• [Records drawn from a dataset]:

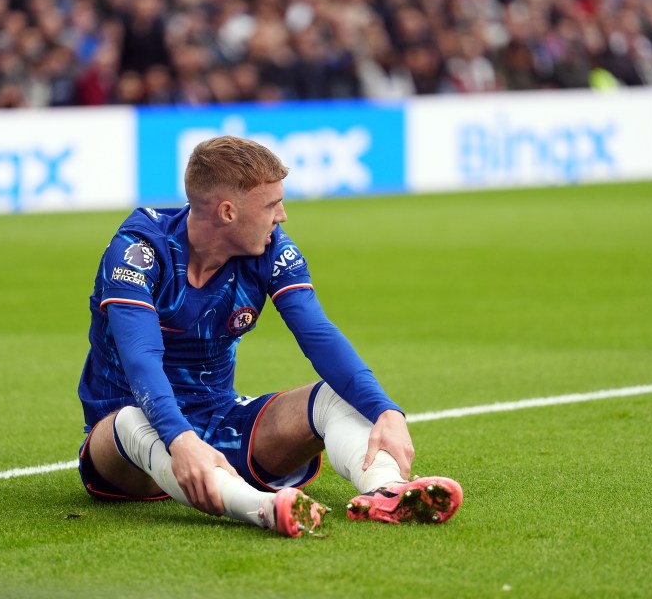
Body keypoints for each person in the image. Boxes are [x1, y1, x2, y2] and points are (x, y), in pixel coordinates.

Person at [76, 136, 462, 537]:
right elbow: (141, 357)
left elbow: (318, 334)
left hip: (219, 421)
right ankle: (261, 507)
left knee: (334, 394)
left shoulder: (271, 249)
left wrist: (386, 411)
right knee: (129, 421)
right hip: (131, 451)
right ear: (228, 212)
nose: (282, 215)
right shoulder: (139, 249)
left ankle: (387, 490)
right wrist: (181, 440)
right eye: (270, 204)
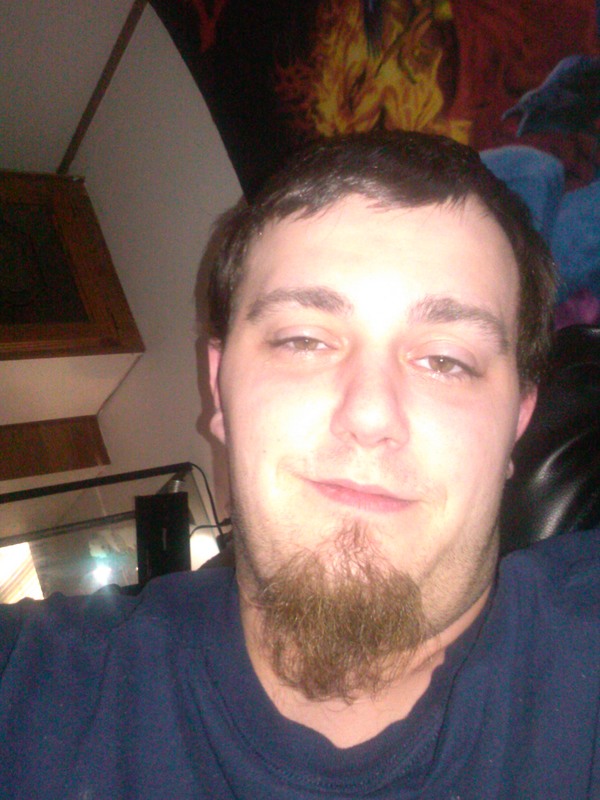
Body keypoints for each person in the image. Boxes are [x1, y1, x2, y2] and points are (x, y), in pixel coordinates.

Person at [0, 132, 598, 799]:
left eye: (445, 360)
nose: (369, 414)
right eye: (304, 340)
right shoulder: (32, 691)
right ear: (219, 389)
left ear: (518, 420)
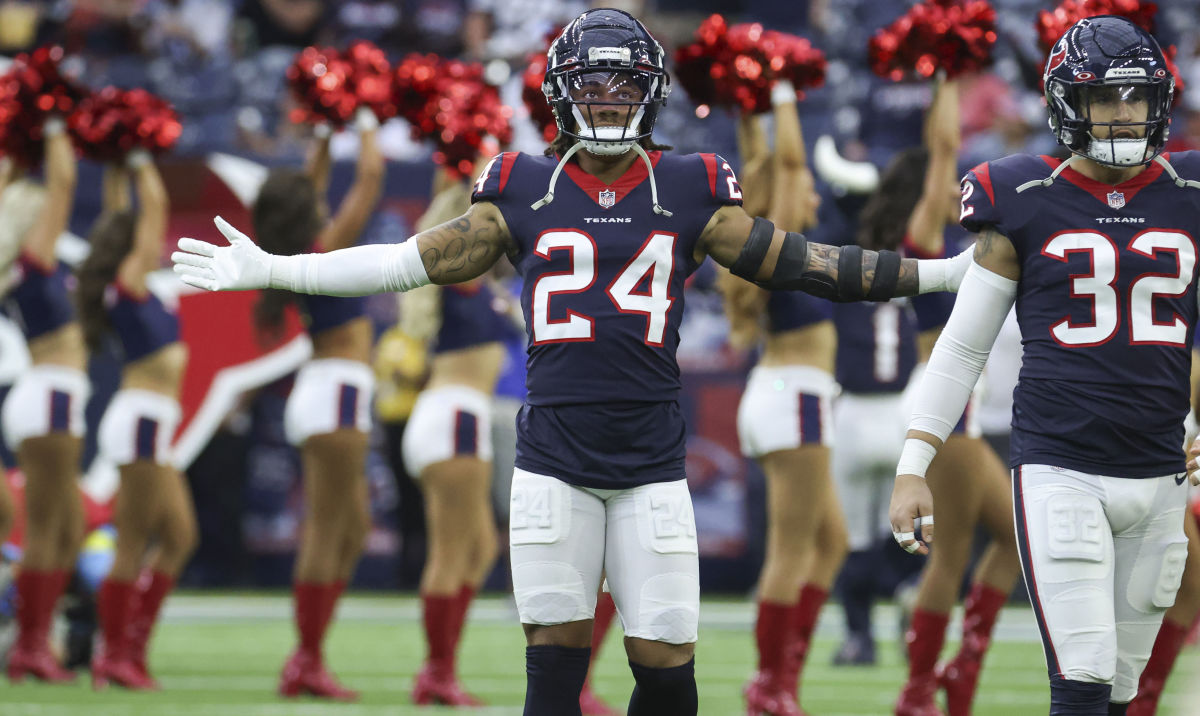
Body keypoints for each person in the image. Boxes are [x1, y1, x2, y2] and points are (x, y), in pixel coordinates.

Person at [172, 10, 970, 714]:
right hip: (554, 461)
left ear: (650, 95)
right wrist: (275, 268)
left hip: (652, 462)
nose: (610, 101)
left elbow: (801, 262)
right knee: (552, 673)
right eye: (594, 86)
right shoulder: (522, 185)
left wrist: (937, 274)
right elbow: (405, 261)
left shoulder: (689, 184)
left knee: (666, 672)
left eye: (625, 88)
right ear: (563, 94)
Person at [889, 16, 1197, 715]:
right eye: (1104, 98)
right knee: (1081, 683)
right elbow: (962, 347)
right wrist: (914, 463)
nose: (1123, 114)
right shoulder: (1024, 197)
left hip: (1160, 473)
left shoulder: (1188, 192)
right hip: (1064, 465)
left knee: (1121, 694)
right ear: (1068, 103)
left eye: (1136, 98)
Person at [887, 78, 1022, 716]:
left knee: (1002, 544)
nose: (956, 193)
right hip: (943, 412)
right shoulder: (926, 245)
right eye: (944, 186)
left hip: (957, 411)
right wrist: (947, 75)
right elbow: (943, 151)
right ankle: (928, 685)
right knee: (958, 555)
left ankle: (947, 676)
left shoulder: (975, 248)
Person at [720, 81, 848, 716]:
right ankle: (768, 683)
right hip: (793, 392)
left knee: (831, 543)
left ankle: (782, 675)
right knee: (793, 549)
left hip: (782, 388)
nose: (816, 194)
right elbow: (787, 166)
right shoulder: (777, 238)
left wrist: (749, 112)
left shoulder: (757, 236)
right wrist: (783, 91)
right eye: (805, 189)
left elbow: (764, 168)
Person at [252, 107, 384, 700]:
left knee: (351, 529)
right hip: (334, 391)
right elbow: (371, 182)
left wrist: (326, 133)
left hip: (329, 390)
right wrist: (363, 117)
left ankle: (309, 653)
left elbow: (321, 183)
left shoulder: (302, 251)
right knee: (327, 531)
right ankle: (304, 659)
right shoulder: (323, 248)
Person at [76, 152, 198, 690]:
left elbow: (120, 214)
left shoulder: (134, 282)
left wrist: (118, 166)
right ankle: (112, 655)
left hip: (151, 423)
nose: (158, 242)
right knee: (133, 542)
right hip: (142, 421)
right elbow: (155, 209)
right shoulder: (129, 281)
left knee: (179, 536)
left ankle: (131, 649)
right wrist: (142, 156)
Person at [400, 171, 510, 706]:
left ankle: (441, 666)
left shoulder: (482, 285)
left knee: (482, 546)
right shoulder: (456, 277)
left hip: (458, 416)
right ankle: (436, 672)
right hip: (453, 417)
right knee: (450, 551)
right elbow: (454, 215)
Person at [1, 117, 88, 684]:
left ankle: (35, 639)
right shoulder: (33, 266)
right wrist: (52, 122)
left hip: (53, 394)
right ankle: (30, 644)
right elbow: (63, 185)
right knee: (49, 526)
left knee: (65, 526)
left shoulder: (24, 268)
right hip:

• [ASSIGNMENT]: Would you please copy exactly the part of the entries above that begins at the line containing "left knee: (1121, 694)" and ends at the line containing "left ankle: (947, 676)", both lines included?

• [EXERCISE RESPONSE]:
left knee: (1121, 694)
right ear: (1068, 103)
left eye: (1136, 98)
Person at [887, 78, 1022, 716]:
left knee: (1002, 544)
nose: (956, 193)
right hip: (943, 412)
right shoulder: (926, 245)
right eye: (944, 186)
left hip: (957, 411)
right wrist: (947, 75)
right elbow: (943, 151)
right ankle: (928, 685)
right knee: (958, 555)
left ankle: (947, 676)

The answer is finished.